Other times and situations that might trigger the Stranger Danger:

  • A visitor leaves the room, then comes back a few minutes later, especially if they went outside.

  • Standing up from a seated position when the dog is within a couple feet.

  • Multiple people putting on coats and shoes at the front door.

  • Children running, playing, and rough housing.

  • Stepping directly in front of or over the dog.

  • Dropping something near the dog, then quickly reaching to retrieve it.

  • These are called “Transitions.” Fearful and reactive dogs hate transitions.

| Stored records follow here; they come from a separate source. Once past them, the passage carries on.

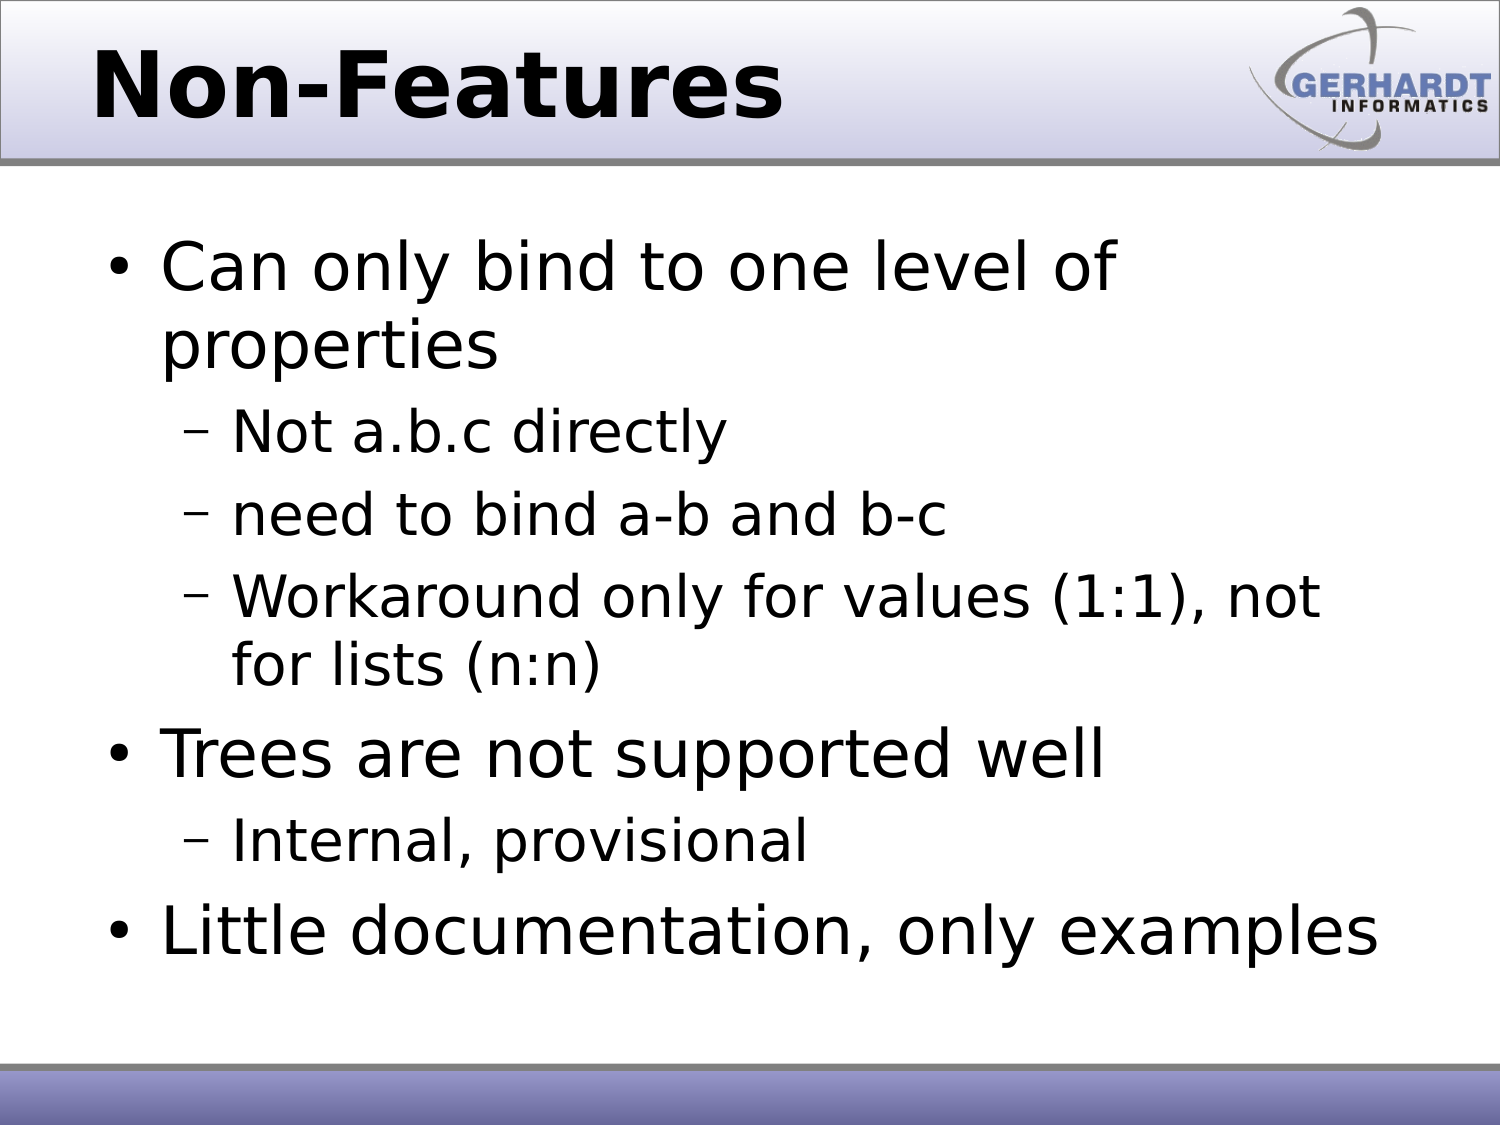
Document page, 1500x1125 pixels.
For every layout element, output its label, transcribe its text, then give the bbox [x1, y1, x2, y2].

title Non-Features [75, 0, 1426, 180]
list Can only bind to one level of properties Not a.b.c directly need to bind a-b and b-c Workaround only for values (1:1), not for lists (n:n) Trees are not supported well Internal, provisional Little documentation, only examples [75, 221, 1426, 1073]
picture [1426, 7, 1491, 151]
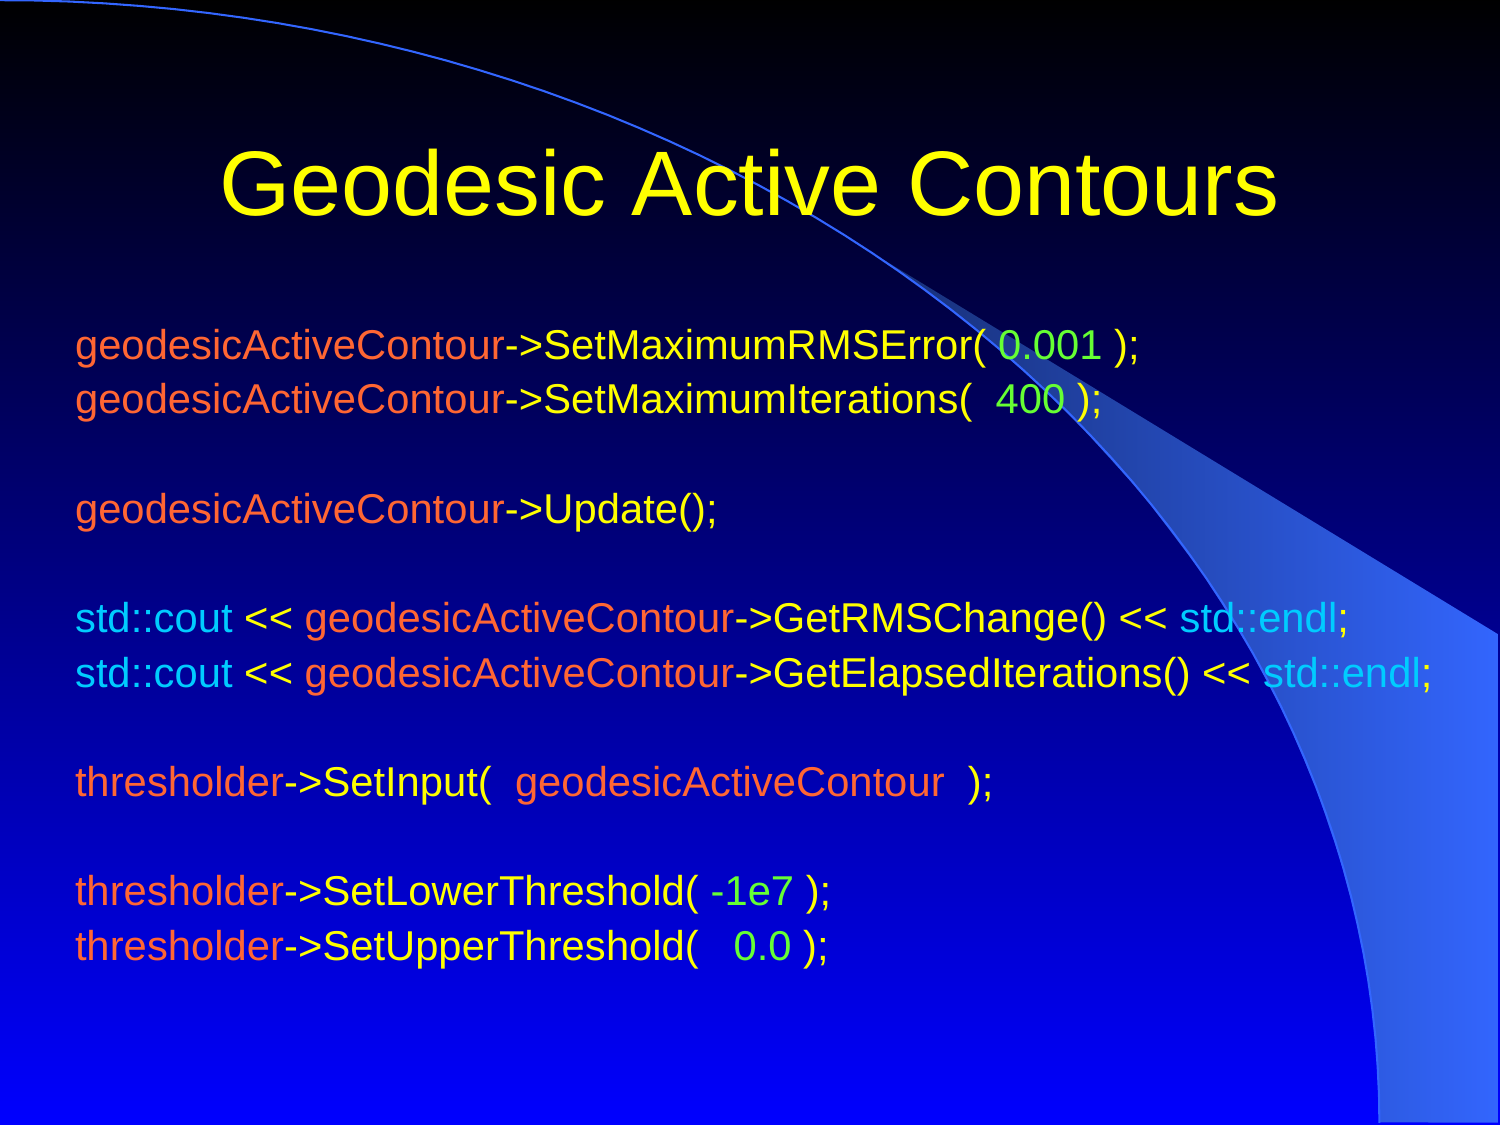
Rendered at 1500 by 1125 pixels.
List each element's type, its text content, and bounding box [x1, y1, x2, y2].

title Geodesic Active Contours [112, 72, 1388, 300]
text_box geodesicActiveContour->SetMaximumRMSError( 0.001 ); geodesicActiveContour->SetMaximumIterations( 400 ); geodesicActiveContour->Update(); std::cout << geodesicActiveContour->GetRMSChange() << std::endl; std::cout << geodesicActiveContour->GetElapsedIterations() << std::endl; thresholder->SetInput( geodesicActiveContour ); thresholder->SetLowerThreshold( -1e7 ); thresholder->SetUpperThreshold( 0.0 ); [74, 324, 1476, 970]
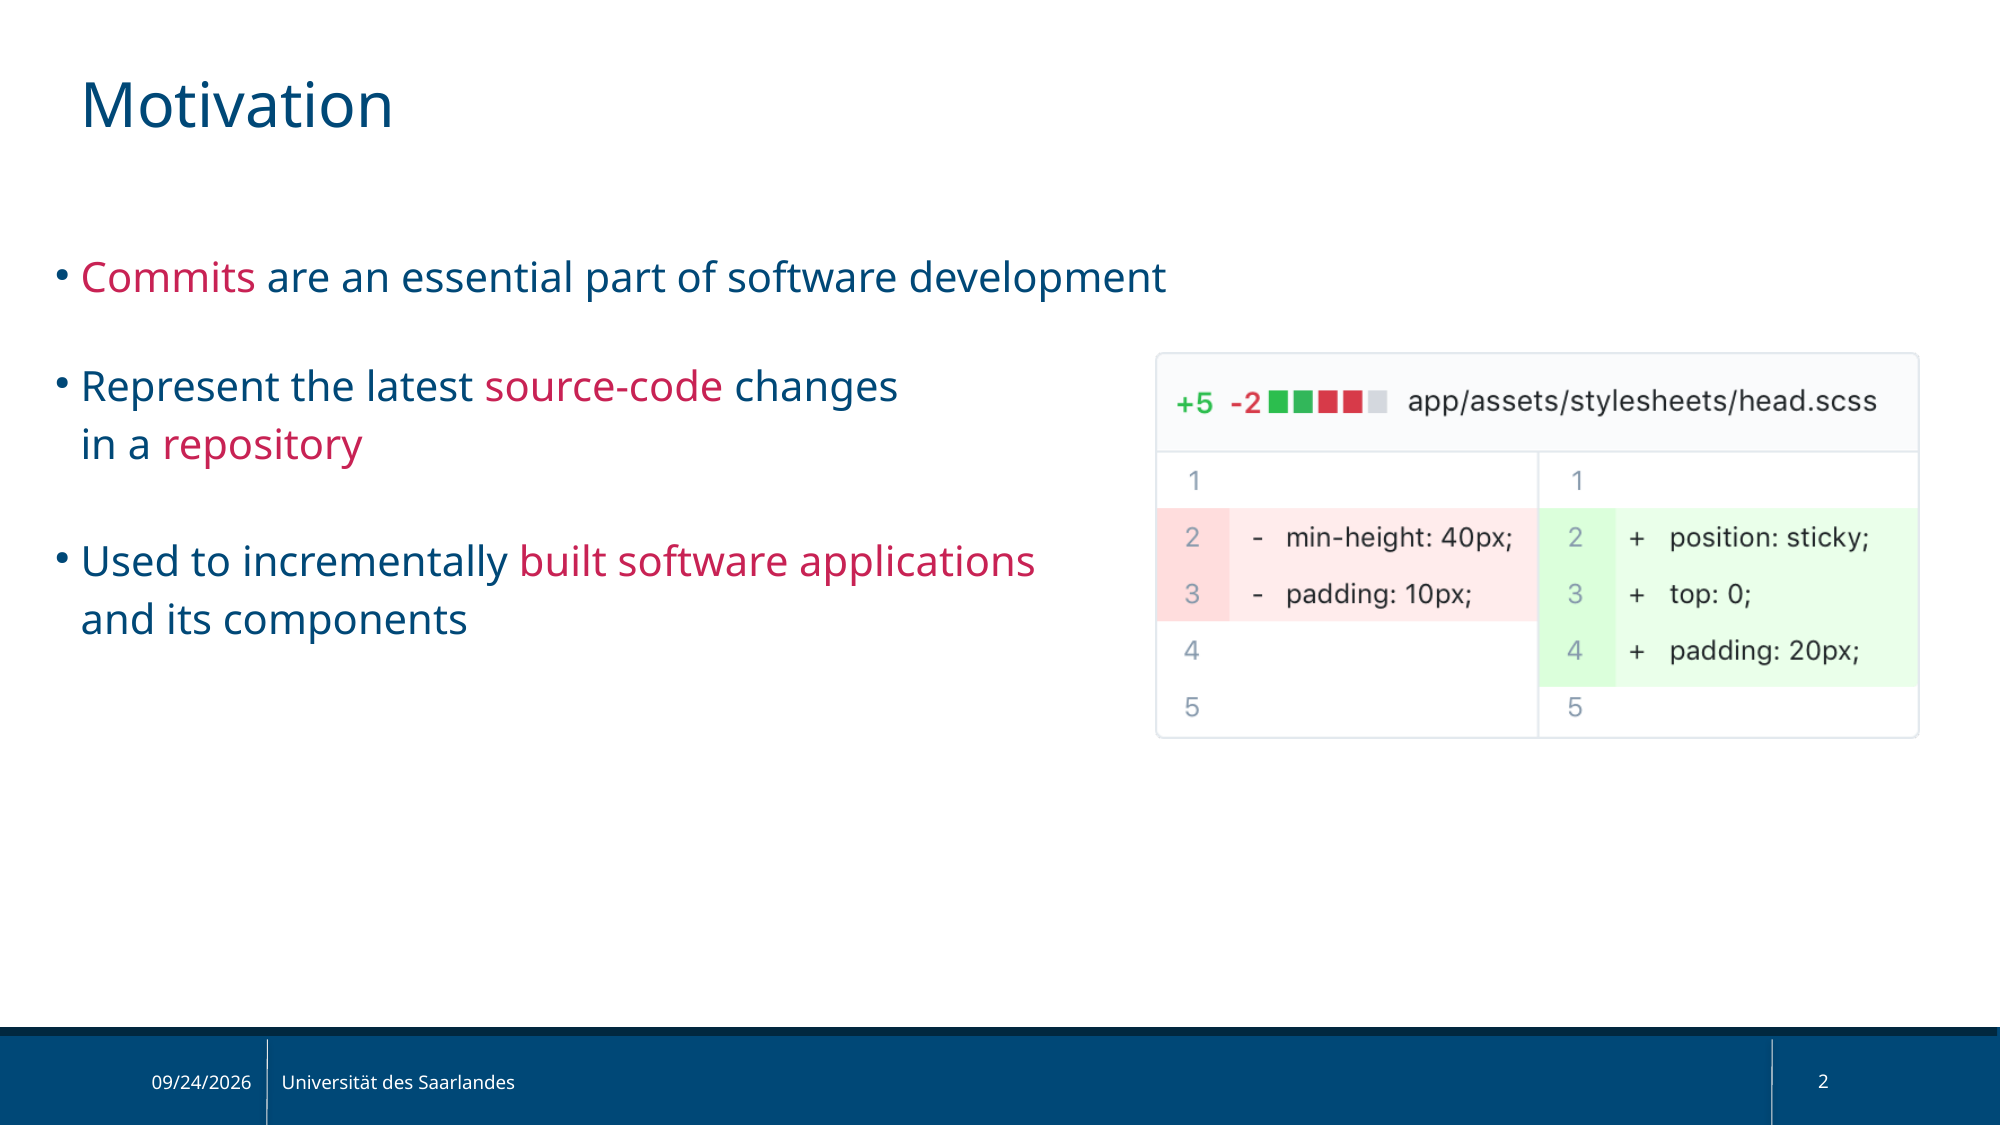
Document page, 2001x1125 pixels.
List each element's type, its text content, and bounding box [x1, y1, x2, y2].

slide_number <number> [1803, 1052, 2000, 1113]
footer Universität des Saarlandes [266, 1052, 1741, 1113]
list Commits are an essential part of software development Represent the latest source-code changes in a repository Used to incrementally built software applications and its components [55, 243, 1300, 1040]
list Motivation [65, 57, 1520, 170]
picture [1155, 352, 1920, 739]
slide_number 09/22/2023 [65, 1053, 266, 1113]
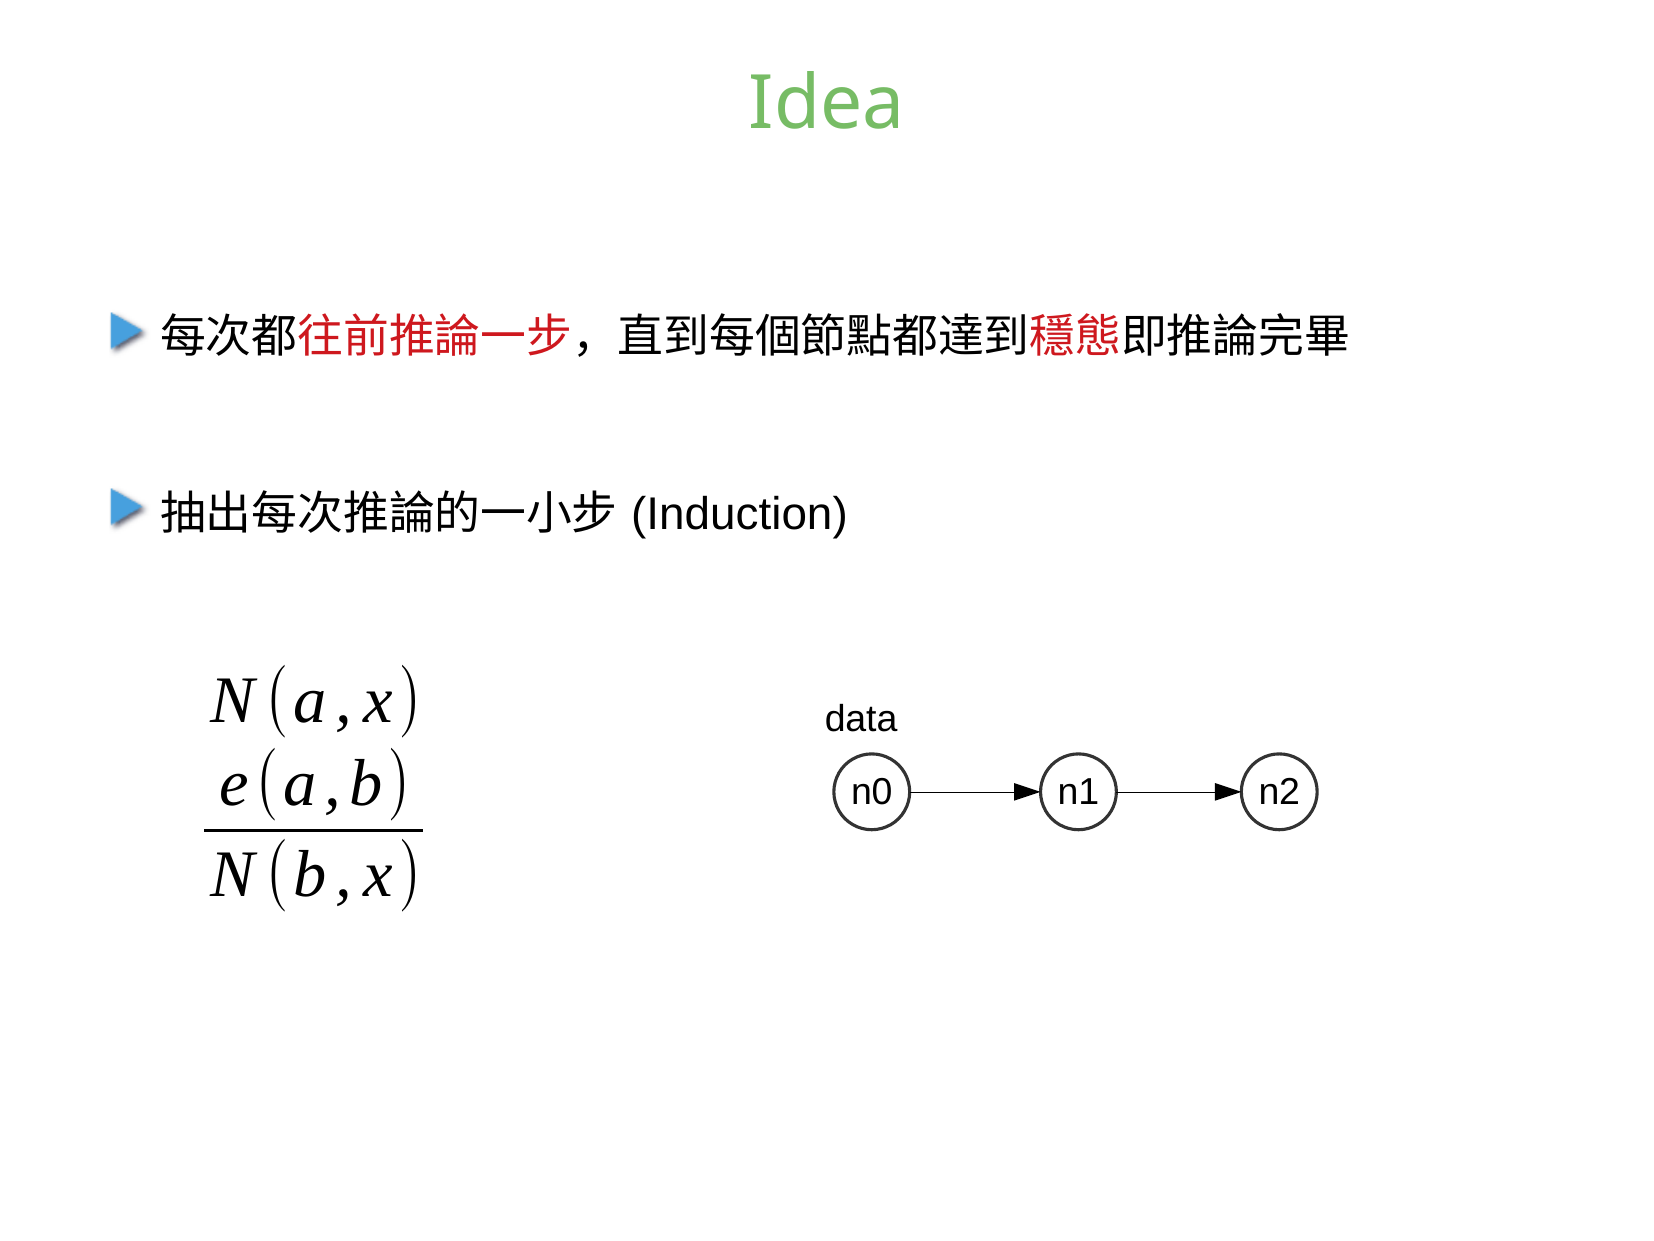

The general rule is this: past behavior is the best predictor of future behavior. If your dog has reacted to any of these situations in the past, I guarantee he’ll do it again. You can manage these interactions by having little treat stations around the house. Ask people to take a few and toss them away from you and the dog before the transition occurs. Once the dog is engaged with their treats, that individual can stand up and move about as they would normally.

If at any point the dog starts to show low interest in treats, is becoming hyperfixated on someone, following people on their heels, or starts barking without easily turning “off,” the dog should be taken to a quiet room, away from everyone else, and given a few minutes to decompress. In fact, some dogs may prefer to start in that room and stay there for the duration of the visit.

Finally, there are a lot of people that end up deciding they don’t want to juggle visitors and their sensitive dog at the same time. Consider boarding them or asking a friend to watch them for a couple of days. We always want our dogs to be intimately involved in our lives, but if you have a reactive dog, they don’t want company. They are introverts that just want to go about their boring, quiet life.

Stranger Danger is incredibly common – probably one of the top 5 behavior problems we see in dogs. There are lots of work arounds and techniques that we can implement to help them cope. If you find yourself with a newly realized “Reactive Dog,” please reach out for help. The sooner we can provide support for these pups, the better the outcomes.